Principal All of Us participants are Froedtert Hospital, Medical College of Wisconsin, Marshfield Clinic Health System, University of Wisconsin, School of Medicine and Public Health, and the BloodCenter of Wisconsin. Vanderbilt University Medical Center will lead the program’s national data and research center.
“The All of Us Research Program is an opportunity to finally get more information on people of color,” says Dr. Michael Minor. “We will collect information and collaborate with researchers. We believe the diversity of the people will help get to the bottom of some of the diseases that disproportionately affect us.”
His message to worshipers includes questions that compel self-examination. Minor says, “When I speak at churches, I ask how many of them have high blood pressure or diabetes or do they know someone who does. With African-Americans, the answer is always going to be yes. Also, how many times does the doctor change their medications until they find one that works? If they are skeptical about being part of the ALL OF US research, I say what your doctor is doing is research to find medicine that works. ALL OF US research will benefit generations to come.
What fueled his passion to improve the health of Black people? When he started his crusade 21 years ago it was unthinkable that anyone would criticize a delicious meal of fried pork chops, greens seasoned with bacon grease and chunks of ham hocks, cornbread drench in butter, candied yams smothered with brown sugar, and sweet tea topped off with a dessert of fried peach pie or chocolate fudge cake. That is soul food, an ethnic style of cooking that is traced to the enslavement of African-Americans and that, to this day, is a staple of diets in many black households.
The revelation for his focus came a few years after earning a degree in economics from Harvard University. He was assigned to a small church in Hernando, MS, where more than half of the members were obese. As he tells it, “People were dying from preventable diseases, and I was officiating at funerals every week.” He consequently did the unthinkable and banned fried chicken at church events.

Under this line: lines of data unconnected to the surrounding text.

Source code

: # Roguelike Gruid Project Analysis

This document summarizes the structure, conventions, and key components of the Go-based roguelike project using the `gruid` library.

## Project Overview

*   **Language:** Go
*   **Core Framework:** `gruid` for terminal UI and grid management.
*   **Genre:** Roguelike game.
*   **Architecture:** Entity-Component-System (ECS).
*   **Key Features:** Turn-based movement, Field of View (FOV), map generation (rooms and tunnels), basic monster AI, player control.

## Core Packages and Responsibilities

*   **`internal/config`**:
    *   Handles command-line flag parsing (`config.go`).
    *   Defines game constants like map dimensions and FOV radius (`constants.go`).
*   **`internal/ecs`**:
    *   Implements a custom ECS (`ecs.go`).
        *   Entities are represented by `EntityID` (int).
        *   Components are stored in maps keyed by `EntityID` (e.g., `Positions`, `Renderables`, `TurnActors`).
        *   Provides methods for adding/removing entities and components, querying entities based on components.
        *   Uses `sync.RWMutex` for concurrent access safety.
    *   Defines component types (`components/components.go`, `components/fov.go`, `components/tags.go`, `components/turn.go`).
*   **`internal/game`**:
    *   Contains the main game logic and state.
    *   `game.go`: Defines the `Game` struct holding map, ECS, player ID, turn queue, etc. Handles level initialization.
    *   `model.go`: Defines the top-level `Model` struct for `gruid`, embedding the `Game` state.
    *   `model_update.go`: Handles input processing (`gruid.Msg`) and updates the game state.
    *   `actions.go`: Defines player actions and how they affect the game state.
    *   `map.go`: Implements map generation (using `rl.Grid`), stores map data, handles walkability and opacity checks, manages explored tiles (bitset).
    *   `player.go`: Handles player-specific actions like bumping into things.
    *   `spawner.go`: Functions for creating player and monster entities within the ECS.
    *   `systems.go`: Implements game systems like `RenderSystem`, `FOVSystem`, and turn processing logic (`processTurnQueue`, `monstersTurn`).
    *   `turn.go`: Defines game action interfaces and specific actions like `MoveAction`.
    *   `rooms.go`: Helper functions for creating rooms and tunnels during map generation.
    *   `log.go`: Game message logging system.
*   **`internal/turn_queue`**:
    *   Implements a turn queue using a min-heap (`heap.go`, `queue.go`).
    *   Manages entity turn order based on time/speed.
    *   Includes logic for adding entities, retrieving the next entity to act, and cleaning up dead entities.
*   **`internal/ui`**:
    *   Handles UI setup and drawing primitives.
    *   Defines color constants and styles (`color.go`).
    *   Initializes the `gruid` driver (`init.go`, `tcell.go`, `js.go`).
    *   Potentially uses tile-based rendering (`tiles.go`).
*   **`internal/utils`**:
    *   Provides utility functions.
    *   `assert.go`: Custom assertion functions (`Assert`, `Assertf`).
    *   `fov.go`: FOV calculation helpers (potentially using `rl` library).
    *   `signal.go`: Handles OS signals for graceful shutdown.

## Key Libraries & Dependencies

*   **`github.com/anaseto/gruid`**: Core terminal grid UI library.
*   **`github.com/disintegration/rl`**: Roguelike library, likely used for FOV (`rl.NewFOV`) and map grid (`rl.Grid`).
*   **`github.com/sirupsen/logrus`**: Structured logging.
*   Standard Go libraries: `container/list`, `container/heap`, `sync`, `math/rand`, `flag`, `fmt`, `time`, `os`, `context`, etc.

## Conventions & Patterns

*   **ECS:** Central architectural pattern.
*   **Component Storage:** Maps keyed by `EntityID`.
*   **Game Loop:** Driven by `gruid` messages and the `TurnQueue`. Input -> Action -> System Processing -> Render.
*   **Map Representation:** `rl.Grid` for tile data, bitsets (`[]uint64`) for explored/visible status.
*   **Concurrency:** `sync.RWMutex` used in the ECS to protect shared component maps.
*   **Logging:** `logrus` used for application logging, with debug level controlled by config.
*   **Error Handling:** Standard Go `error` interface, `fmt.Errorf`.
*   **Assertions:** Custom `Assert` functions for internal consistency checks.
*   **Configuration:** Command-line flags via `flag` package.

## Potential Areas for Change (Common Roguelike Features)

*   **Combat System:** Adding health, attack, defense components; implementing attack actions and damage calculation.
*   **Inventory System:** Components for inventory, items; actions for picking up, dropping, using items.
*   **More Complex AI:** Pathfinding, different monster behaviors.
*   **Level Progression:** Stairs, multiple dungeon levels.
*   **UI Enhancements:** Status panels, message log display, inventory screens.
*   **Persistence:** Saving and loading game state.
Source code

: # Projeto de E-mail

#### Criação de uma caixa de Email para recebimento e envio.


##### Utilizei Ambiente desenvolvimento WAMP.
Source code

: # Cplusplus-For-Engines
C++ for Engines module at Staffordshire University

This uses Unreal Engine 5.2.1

He also set up a walking track around the church. This mandate against poor food choices was reported in the New York Times and other media sources in the U.S.
“I preach about the dangers of unhealthy food choices that are linked to heart disease, diabetes, hypertension, cancer, and other potentially deadly diseases with congregations at Baptist churches around the country. I tell preachers who resist my message of healthy eating and exercise that sick members can’t tithe,” said Dr. Minor.